Sex and age dimorphism of the gut-brain axis in ischemic stroke: A systematic review of preliminary studies


Giorgio Guido, Elisa Crivellaro, Giulia De Fortunato, Lorenzo Melloni



Recent studies have shown that stroke risk and outcomes are influenced by the microbiota composition and its strict relationship with the immune system. Age and sex are the main non-modifiable factors that shape microbiome composition. In order to evaluate the effects of these two variables on the microbiome in stroke pathogenesis we performed a systematic review of literature, including 10 studies in the final selection.
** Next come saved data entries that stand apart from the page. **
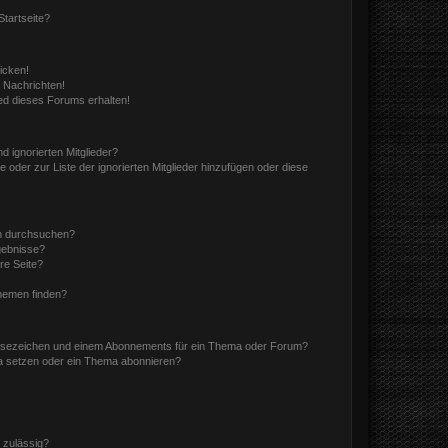
tartseite?
icken!
 Nachrichten!
ed dieses Forums erhalten!
d ignorierten Mitglieder?
e oder zur Liste der ignorierten Mitglieder hinzufügen oder diese
en durchsuchen?
gebnisse?
re Seite?
hemen finden?
esezeichen und einem Abonnements für ein Thema oder Forum?
a setzen oder ein Thema abonnieren?
 zulässig?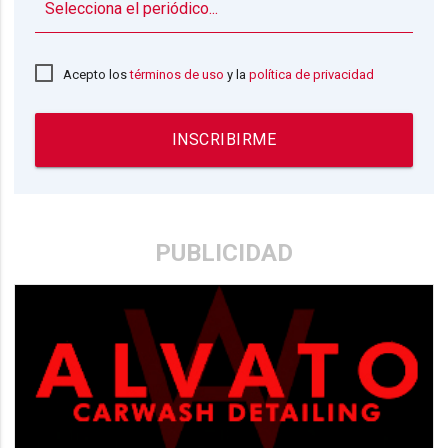
▼
Acepto los
términos de uso
y la
política de privacidad
INSCRIBIRME
PUBLICIDAD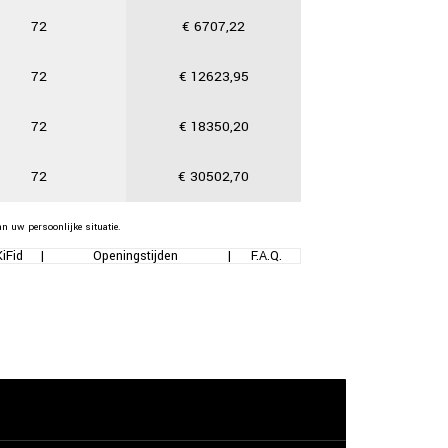
72
€
6707,22
72
€
12623,95
72
€
18350,20
72
€
30502,70
an uw persoonlijke situatie.
KiFid
|
Openingstijden
|
F.A.Q.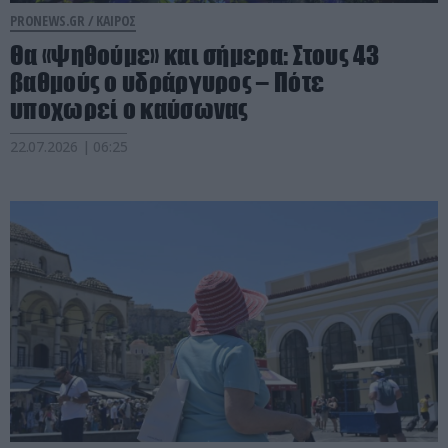
PRONEWS.GR /
ΚΑΙΡΟΣ
Θα «ψηθούμε» και σήμερα: Στους 43
βαθμούς ο υδράργυρος – Πότε
υποχωρεί ο καύσωνας
22.07.2026 | 06:25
In the critical analysis of data we focused on three aspects: gut permeability, molecular mediators (both inflammatory molecules and gut metabolites) and functional deficits. Males display higher post-stroke intestinal permeability than females and a youthful microbiome correlates with higher levels of mucin gene expression thus enhancing intestinal barrier function. Gut mast cells-derived histamine shows an age-dependent increase after stroke but it remains unknown whether it also shows sexual dimorphism in the context of stroke. IL-17 is significantly increased in males as compared to females. SCFAs promote recovery in aged mice. We registered a lack of evidence on the impact of hormonal differences on the stroke microbiome. An overall negative effect of aged microbiota on functional tests after stroke is a robust finding among many studies. However, the effects of sex-mediated microbiome variability on functional deficits after stroke remain elusive. The modifiable nature of the microbiome makes it suitable for therapeutic intervention, however we show that a lack of consideration for sex as a biological variable is a major limitation of current stroke clinical and pre-clinical microbiome research studies.